GPUs also are one ingredient in the latest video search tools being developed by Cognika Intelligence & Defense Solutions. Cognika uses a proprietary algorithm to index and classify information embedded in each frame of a video. “It’s like Google for video,” said Shashi Kant, chief scientific officer for the company based in Cambridge, Mass. The software automatically detects and tags objects, events and activities as the full-motion video is collected and stored. Searches can be performed by image, text or video clip, Kant said. The software can, for example, highlight scenes of people digging near roads or trucks making U-turns. It can also notify analysts whenever normal patterns change. If four people cross a specific road on most days, the software can alert analysts whenever more than 20 people cross that road, said Cognika President Christian Connors.
Much of Cognika’s software is easy to recognize for people who are used to using commercial computer applications. Search results are presented in a point-and-click format that resembles Google. Like Amazon, the software also suggests topics that might interest an analyst.
“It will say, ‘Although you are looking for a specific event, you might also want to consider looking at a similar event that was detected in the video,’Ÿ” Connors said.
The goal is to assist analysts who stare at multiple screens for hours at a time. Instead of spending 70 percent of their time staring at screens and 30 percent analyzing images to determine their significance, Cognika is trying to flip the equation, Connors said.
Cognika plans to offer an online version of the software through its website later this year that will allow users to upload videos, index them and conduct their own searches.
While all this technology might sound promising, a U.S. military officer reached in Afghanistan said this is not the first time he has heard companies promise to automate the job of monitoring full-motion video.
“I am always skeptical of company claims, and technology rarely meets our requirements or even the company’s own advertised capabilities,” the officer said.
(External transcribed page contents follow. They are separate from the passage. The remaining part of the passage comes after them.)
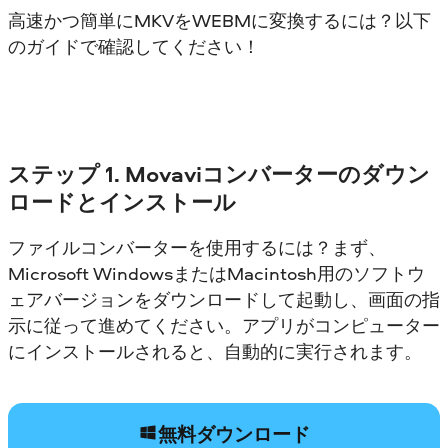
高速かつ簡単にMKVをWEBMに変換するには？以下
のガイドで確認してください！
ステップ 1. Movaviコンバーターのダウン
ロードとインストール
ファイルコンバーターを使用するには？まず、
Microsoft WindowsまたはMacintosh用のソフトウ
ェアバージョンをダウンロードして起動し、画面の指
示に従って進めてください。アプリがコンピューター
にインストールされると、自動的に実行されます。
無料ダウンロード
To date, tests of video detection systems have been disappointing. Anything that causes the pixels to change in the camera’s view — shifting light, moving clouds, swaying trees, animals — produces false alarms.
“What I’m looking for is the company that can integrated and correlate video motion detection with our ground surveillance radars, cancelling out all the radar noise, eliminating nuisance alarms and detecting purposeful movement toward areas of concern or defended areas,” he said. “I’m in favor of automation, provided it performs as billed, and doesn’t come with hidden technical and sustainment costs that are more expensive than the manpower that might be offset to pay for it.”
Industry officials agree that some early efforts to automate video analysis fell far short of their goals. The task is extremely complex. It requires algorithms that can recognize individual elements of images. It’s not enough to simply match images because a car traveling in one direction looks different when it’s moving in a different direction or viewed from a different angle, said Michael Donaghey, Cognika vice president for sales and business development.
Image recognition also requires enormous processing power. That’s where GPUs can help. Semiconductor manufacturers produce new, increasingly capable GPUs every year.
“It’s Moore’s law on steroids,” Thieret said.
Obviously, no company wants to redesign systems annually to take advantage of that new capability. So Mercury developed software based on open standards. That way, it is compatible with each successive generation of GPUs and CPUs.
“As new processors become available, customers get an automatic boost in performance,” said Dinesh Jain, a Mercury senior product manager. “That means the primes who are developing this very sophisticated intellectual property are able to preserve that and actually see benefit as they move to next-generation technologies.”